Sur les réseaux sociaux, nous avons pas mal de personnes qui nous suivent. Il y a des réponses, il y a des gens qui nous critiquent, des gens qui nous encensent, il y a une vraie discussion. Les gens nous proposent des sujets, c’est nouveau.
Quelles difficultés rencontrez-vous aujourd’hui ?
Celles de gagner sa vie, tout simplement. C’est un vrai choix de fonder un média. Avant, j’ai beaucoup travaillé à RMC, un média qui est complètement le contraire de ce que nous faisons aujourd’hui, c’est-à-dire plutôt orienté à droite, appartenant à un milliardaire. Je ne regrette pas, j’ai appris plein de choses. Mais si j’étais resté là-bas, aujourd’hui, j’aurais un salaire à 3000 ou 2500 euros par mois. Ce serait plus agréable. C’est le choix des aventures entrepeunariales, on ne gagne pas forcément des millions d’euros. C’est la première difficulté, réussir à pérenniser le projet, et à réussir à penser plus loin que le mois prochain. Ça va prendre du temps encore.
Notre difficulté, c’est aussi d’exister dans le flux. Des nouveaux médias, il y en a plein qui se créent tous les jours. Il faut exister avec eux, face à eux, et aussi contre des médias avec lesquels nous ne sommes pas du tout d’accord.
Une des plus grosses évolutions du journalisme, ces dernières années, c’est d’exister dans la folie des réseaux sociaux. On s’aperçoit de plus en plus que le travail de popularisation de l’article, de service après-vente d’un article, prend de plus en plus d’importance parce que c’est dur d’exister face à toute la proposition qui est faite aux gens.
Quelles limites avez-vous pu observer à votre média ?
Les limites, c’est nous qui les repoussons toujours plus loin. Pour l’instant, nous avons une audience de niche. Nous révélons des enquêtes, nous faisons du travail, mais ça n’a pas toujours l’influence qu’on aimerait que ça ait. Quand nous faisons une enquête sur les faux livreurs à vélo, qui sont en fait des migrants à qui on sous loue des comptes – je parle de Deliveroo, d’Uber – nous essayons de faire monter ça, et nous avons battu nos scores d’audience, c’était il y a six mois. Mais c’est encore petit par rapport à Libération qui vient de le faire il y a deux semaines et, quand ils le font, ça fait une sorte de mini scandale. Il faut qu’on continue à travailler et ça va venir peu à peu.

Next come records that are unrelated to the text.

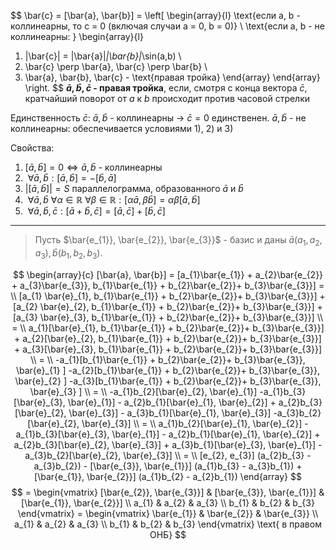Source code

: 
$$
\bar{c} = [\bar{a}, \bar{b}] = 
\left[ \begin{array}{l}
\text{если a, b - коллинеарны, то c = 0 (включая случаи a = 0, b = 0)} \\
\text{если a, b - не коллинеарны: } \begin{array}{l}
1) |\bar{c}| = |\bar{a}|*|\bar{b}|*\sin(a,b) \\
2) \bar{c} \perp \bar{a}, \bar{c} \perp \bar{b} \\
3) \bar{a}, \bar{b}, \bar{c} - \text{правая тройка}
\end{array}
\end{array} \right.
 $$
**$\bar{a}, \bar{b}, \bar{c}$ - правая тройка**, если, смотря с конца вектора $\bar{c}$, кратчайший поворот от $a$ к $b$ происходит против часовой стрелки

Единственность $\bar{c}$:
	$\bar{a}, \bar{b}$ - коллинеарны -> $\bar{c} = 0$ единственен.
	$\bar{a}, \bar{b}$ - не коллинеарны: обеспечивается условиями 1), 2) и 3)

Свойства:
1. $[\bar{a}, \bar{b}] = 0 \iff \bar{a}, \bar{b}$ - коллинеарны
2. $\ \forall \bar{a}, \bar{b}: [\bar{a}, \bar{b}] = -[\bar{b}, \bar{a}]$
3. $|[\bar{a}, \bar{b}]| = S \text{ параллелограмма, образованного } \bar{a} \text{ и } \bar{b}$
4. $\ \forall \bar{a}, \bar{b} \ \forall \alpha \in \mathbb{R} \ \forall \beta \in \mathbb{R} : [\alpha\bar{a}, \beta\bar{b}] = \alpha\beta[\bar{a}, \bar{b}]$
5. $\ \forall \bar{a}, \bar{b}, \bar{c}: [\bar{a} +\bar{b}, \bar{c}] = [\bar{a}, \bar{c}] + [\bar{b}, \bar{c}]$

___

> Пусть $\bar{e_{1}}, \bar{e_{2}}, \bar{e_{3}}$ - базис и даны $\bar{a}(a_{1}, a_{2}, a_{3}), \bar{b}(b_{1}, b_{2}, b_{3})$. 

$$
\begin{array}{c}
[\bar{a}, \bar{b}] = [a_{1}\bar{e_{1}} + a_{2}\bar{e_{2}} + a_{3}\bar{e_{3}}, b_{1}\bar{e_{1}} + b_{2}\bar{e_{2}}+ b_{3}\bar{e_{3}}] = \\
[a_{1} \bar{e}_{1}, b_{1}\bar{e_{1}} + b_{2}\bar{e_{2}}+ b_{3}\bar{e_{3}}] + [a_{2} \bar{e}_{2}, b_{1}\bar{e_{1}} + b_{2}\bar{e_{2}}+ b_{3}\bar{e_{3}}] + [a_{3} \bar{e}_{3}, b_{1}\bar{e_{1}} + b_{2}\bar{e_{2}}+ b_{3}\bar{e_{3}}] \\
= \\
a_{1}[\bar{e}_{1}, b_{1}\bar{e_{1}} + b_{2}\bar{e_{2}}+ b_{3}\bar{e_{3}}] + a_{2}[\bar{e}_{2}, b_{1}\bar{e_{1}} + b_{2}\bar{e_{2}}+ b_{3}\bar{e_{3}}] + a_{3}[\bar{e}_{3}, b_{1}\bar{e_{1}} + b_{2}\bar{e_{2}}+ b_{3}\bar{e_{3}}] \\ = \\
-a_{1}[b_{1}\bar{e_{1}} + b_{2}\bar{e_{2}}+ b_{3}\bar{e_{3}}, \bar{e}_{1} ] -a_{2}[b_{1}\bar{e_{1}} + b_{2}\bar{e_{2}}+ b_{3}\bar{e_{3}}, \bar{e}_{2} ] -a_{3}[b_{1}\bar{e_{1}} + b_{2}\bar{e_{2}}+ b_{3}\bar{e_{3}}, \bar{e}_{3} ] \\
= \\
-a_{1}b_{2}[\bar{e}_{2}, \bar{e}_{1}] -a_{1}b_{3}[\bar{e}_{3}, \bar{e}_{1}] - a_{2}b_{1}[\bar{e}_{1}, \bar{e}_{2}] + a_{2}b_{3}[\bar{e}_{2}, \bar{e}_{3}] - a_{3}b_{1}[\bar{e}_{1}, \bar{e}_{3}] -a_{3}b_{2}[\bar{e}_{2}, \bar{e}_{3}]
  \\
 =  \\
a_{1}b_{2}[\bar{e}_{1}, \bar{e}_{2}] - a_{1}b_{3}[\bar{e}_{3}, \bar{e}_{1}] - a_{2}b_{1}[\bar{e}_{1}, \bar{e}_{2}] + a_{2}b_{3}[\bar{e}_{2}, \bar{e}_{3}] + a_{3}b_{1}[\bar{e}_{3}, \bar{e}_{1}] -a_{3}b_{2}[\bar{e}_{2}, \bar{e}_{3}]
  \\
= \\
 [e_{2}, e_{3}] (a_{2}b_{3} - a_{3}b_{2}) - [\bar{e_{3}}, \bar{e_{1}}] (a_{1}b_{3} - a_{3}b_{1}) + [\bar{e_{1}}, \bar{e_{2}}] (a_{1}b_{2} - a_{2}b_{1})
\end{array}
$$
$$
= \begin{vmatrix}
[\bar{e_{2}}, \bar{e_{3}}] & [\bar{e_{3}}, \bar{e_{1}}] & [\bar{e_{1}}, \bar{e_{2}}] \\
a_{1} & a_{2} & a_{3} \\
b_{1} & b_{2} & b_{3}
\end{vmatrix}
= \begin{vmatrix}
\bar{e_{1}} & \bar{e_{2}} & \bar{e_{3}} \\
a_{1} & a_{2} & a_{3} \\
b_{1} & b_{2} & b_{3}
\end{vmatrix} \text{ в правом ОНБ}
$$
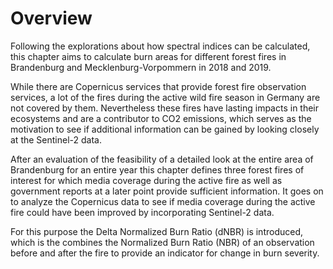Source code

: # Overview

Following the explorations about how spectral indices can be calculated, this chapter aims to calculate burn areas for different forest fires in Brandenburg and Mecklenburg-Vorpommern in 2018 and 2019.

While there are Copernicus services that provide forest fire observation services, a lot of the fires during the active wild fire season in Germany are not covered by them.
Nevertheless these fires have lasting impacts in their ecosystems and are a contributor to CO2 emissions, which serves as the motivation to see if additional information can be gained by looking closely at the Sentinel-2 data.

After an evaluation of the feasibility of a detailed look at the entire area of Brandenburg for an entire year this chapter defines three forest fires of interest for which media coverage during the active fire as well as government reports at a later point provide sufficient information.
It goes on to analyze the Copernicus data to see if media coverage during the active fire could have been improved by incorporating Sentinel-2 data.

For this purpose the Delta Normalized Burn Ratio (dNBR) is introduced, which is the combines the Normalized Burn Ratio (NBR) of an observation before and after the fire to provide an indicator for change in burn severity.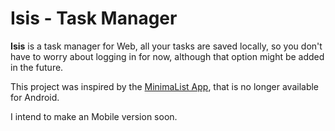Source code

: # Isis - Task Manager

**Isis** is a task manager for Web, all your tasks are saved locally, so you don't have to worry about logging in for now, although that option might be added in the future.

This project was inspired by the [MinimaList App](https://apps.apple.com/br/app/minimalist-to-do-list-task/id993066159), that is no longer available for Android. 

I intend to make an Mobile version soon.
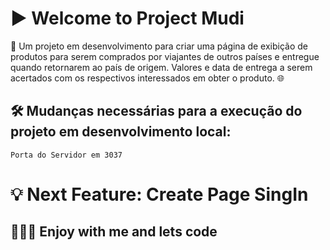 # ▶ Welcome to Project Mudi

🎢 Um projeto em desenvolvimento para criar uma página de exibição de produtos para serem comprados por viajantes de outros países e entregue quando retornarem ao país de origem.
Valores e data de entrega a serem acertados com os respectivos interessados em obter o produto. 🌐



## 🛠 Mudanças necessárias para a execução do projeto em desenvolvimento local:

    Porta do Servidor em 3037


# 💡 Next Feature: Create Page SingIn

## 👨🏻‍💻 Enjoy with me and lets code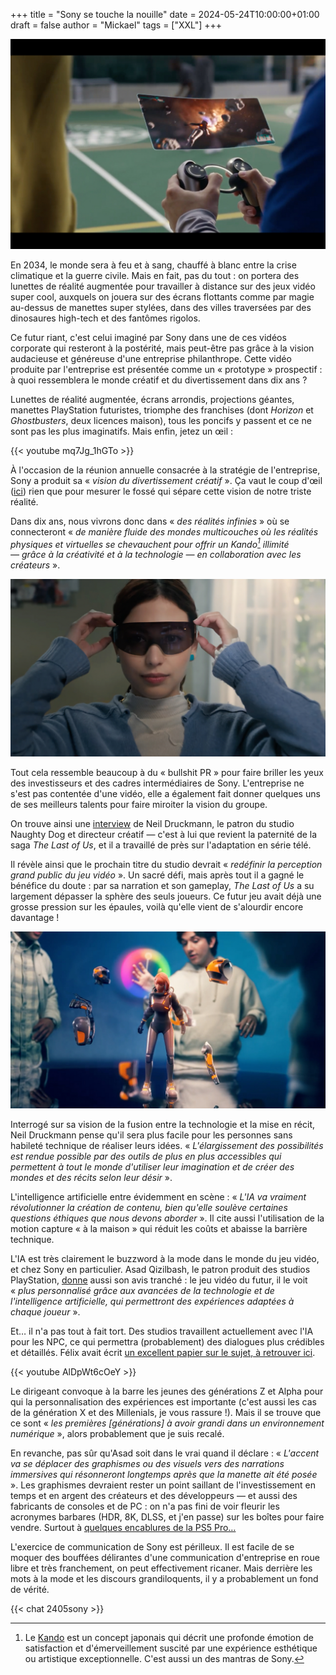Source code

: +++
title = "Sony se touche la nouille"
date = 2024-05-24T10:00:00+01:00
draft = false
author = "Mickael"
tags = ["XXL"]
+++

![Sony](Sony.jpg "Portal 2 confirmé.")

En 2034, le monde sera à feu et à sang, chauffé à blanc entre la crise climatique et la guerre civile. Mais en fait, pas du tout : on portera des lunettes de réalité augmentée pour travailler à distance sur des jeux vidéo super cool, auxquels on jouera sur des écrans flottants comme par magie au-dessus de manettes super stylées, dans des villes traversées par des dinosaures high-tech et des fantômes rigolos.

Ce futur riant, c'est celui imaginé par Sony dans une de ces vidéos corporate qui resteront à la postérité, mais peut-être pas grâce à la vision audacieuse et généreuse d'une entreprise philanthrope. Cette vidéo produite par l'entreprise est présentée comme un « prototype » prospectif : à quoi ressemblera le monde créatif et du divertissement dans dix ans ? 

Lunettes de réalité augmentée, écrans arrondis, projections géantes, manettes PlayStation futuristes, triomphe des franchises (dont *Horizon* et *Ghostbusters*, deux licences maison), tous les poncifs y passent et ce ne sont pas les plus imaginatifs. Mais enfin, jetez un œil :

{{< youtube mq7Jg_1hGTo >}} 

À l'occasion de la réunion annuelle consacrée à la stratégie de l'entreprise, Sony a produit sa « *vision du divertissement créatif* ». Ça vaut le coup d'œil ([ici](https://www.sony.com/en/SonyInfo/creative-entertainment-vision/)) rien que pour mesurer le fossé qui sépare cette vision de notre triste réalité. 

Dans dix ans, nous vivrons donc dans « *des réalités infinies* » où se connecteront « *de manière fluide des mondes multicouches où les réalités physiques et virtuelles se chevauchent pour offrir un Kando[^1] illimité — grâce à la créativité et à la technologie — en collaboration avec les créateurs* ».

![Sony](Sony1.jpg "Sony Player One")

Tout cela ressemble beaucoup à du « bullshit PR » pour faire briller les yeux des investisseurs et des cadres intermédiaires de Sony. L'entreprise ne s'est pas contentée d'une vidéo, elle a également fait donner quelques uns de ses meilleurs talents pour faire miroiter la vision du groupe.

On trouve ainsi une [interview](https://www.sony.com/en/SonyInfo/creative-entertainment-vision/interview/2.html) de Neil Druckmann, le patron du studio Naughty Dog et directeur créatif — c'est à lui que revient la paternité de la saga *The Last of Us*, et il a travaillé de près sur l'adaptation en série télé.

Il révèle ainsi que le prochain titre du studio devrait « *redéfinir la perception grand public du jeu vidéo* ». Un sacré défi, mais après tout il a gagné le bénéfice du doute : par sa narration et son gameplay, *The Last of Us* a su largement dépasser la sphère des seuls joueurs. Ce futur jeu avait déjà une grosse pression sur les épaules, voilà qu'elle vient de s'alourdir encore davantage !

![Sony](Sony2.jpg "On n'a décidément rien fait de mieux depuis Minority Report.")

Interrogé sur sa vision de la fusion entre la technologie et la mise en récit, Neil Druckmann pense qu'il sera plus facile pour les personnes sans habileté technique de réaliser leurs idées. « *L'élargissement des possibilités est rendue possible par des outils de plus en plus accessibles qui permettent à tout le monde d'utiliser leur imagination et de créer des mondes et des récits selon leur désir* ».

L'intelligence artificielle entre évidemment en scène : « *L'IA va vraiment révolutionner la création de contenu, bien qu'elle soulève certaines questions éthiques que nous devons aborder* ». Il cite aussi l'utilisation de la motion capture « à la maison » qui réduit les coûts et abaisse la barrière technique.

L'IA est très clairement le buzzword à la mode dans le monde du jeu vidéo, et chez Sony en particulier. Asad Qizilbash, le patron produit des studios PlayStation, [donne](https://www.sony.com/en/SonyInfo/creative-entertainment-vision/interview/3.html) aussi son avis tranché : le jeu vidéo du futur, il le voit « *plus personnalisé grâce aux avancées de la technologie et de l'intelligence artificielle, qui permettront des expériences adaptées à chaque joueur* ».

Et… il n'a pas tout à fait tort. Des studios travaillent actuellement avec l'IA pour les NPC, ce qui permettra (probablement) des dialogues plus crédibles et détaillés. Félix avait écrit [un excellent papier sur le sujet, à retrouver ici](https://nostick.fr/articles/2024/avril/0104-comment-la-generative-veut-revolutionner-notre-rapport-aux-pnj/). 

{{< youtube AlDpWt6cOeY >}}

Le dirigeant convoque à la barre les jeunes des générations Z et Alpha pour qui la personnalisation des expériences est importante (c'est aussi les cas de la génération X et des Millenials, je vous rassure !). Mais il se trouve que ce sont « *les premières [générations] à avoir grandi dans un environnement numérique* », alors probablement que je suis recalé.

En revanche, pas sûr qu'Asad soit dans le vrai quand il déclare : « *L'accent va se déplacer des graphismes ou des visuels vers des narrations immersives qui résonneront longtemps après que la manette ait été posée* ». Les graphismes devraient rester un point saillant de l'investissement en temps et en argent des créateurs et des développeurs — et aussi des fabricants de consoles et de PC : on n'a pas fini de voir fleurir les acronymes barbares (HDR, 8K, DLSS, et j'en passe) sur les boîtes pour faire vendre. Surtout à [quelques encablures de la PS5 Pro…](https://nostick.fr/articles/2024/avril/1704-meilleur-gpu-optimisation-ray-tracing-bientot-une-ps5-pour-les-pros/)

L'exercice de communication de Sony est périlleux. Il est facile de se moquer des bouffées délirantes d'une communication d'entreprise en roue libre et très franchement, on peut effectivement ricaner. Mais derrière les mots à la mode et les discours grandiloquents, il y a probablement un fond de vérité.

[^1]: Le [Kando](https://www.sony.co.uk/alphauniverse/stories/kando-attitude) est un concept japonais qui décrit une profonde émotion de satisfaction et d'émerveillement suscité par une expérience esthétique ou artistique exceptionnelle. C'est aussi un des mantras de Sony.

 {{< chat 2405sony >}}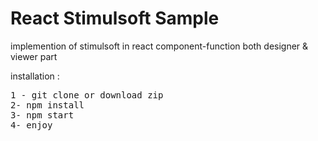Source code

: # React Stimulsoft Sample
implemention of stimulsoft in react component-function both designer &amp; viewer part

installation :
<pre>
1 - git clone or download zip
2- npm install 
3- npm start 
4- enjoy
</pre>
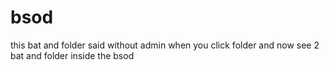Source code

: # bsod
this bat and folder said without admin when you click folder and now see 2 bat and folder inside the bsod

La deuxième limite, c’est qu’aujourd’hui, nous ne pouvons pas payer nos collaborateurs et j’espère qu’on va faire sauter cette limite rapidement. Il y a des sujets qu’on ne peut pas aller couvrir. S’il se passe quelque chose de fort à Marseille actuellement, nous n’avons personne et il faudrait qu’on envoie quelqu’un. Nous sommes limités par notre budget déplacement. Plus les gens vont nous soutenir, plus on va avoir des dons, plus on va avoir le soutien d’une audience qui a compris que l’info indépendante, de qualité, ce n’est pas gratuit et ça se paye. Et quand tu ne payes pas, c’est que c’est toi le produit, avec les publicités et autres. Aujourd’hui, nous avons bien avancé, nous pouvons faire plein de choses, mais nous sommes qu’au début du potentiel de ce que nous pourrions couvrir. Nous sommes très loin du son de toutes les luttes aujourd’hui, mais c’est normal, c’est un travail énorme.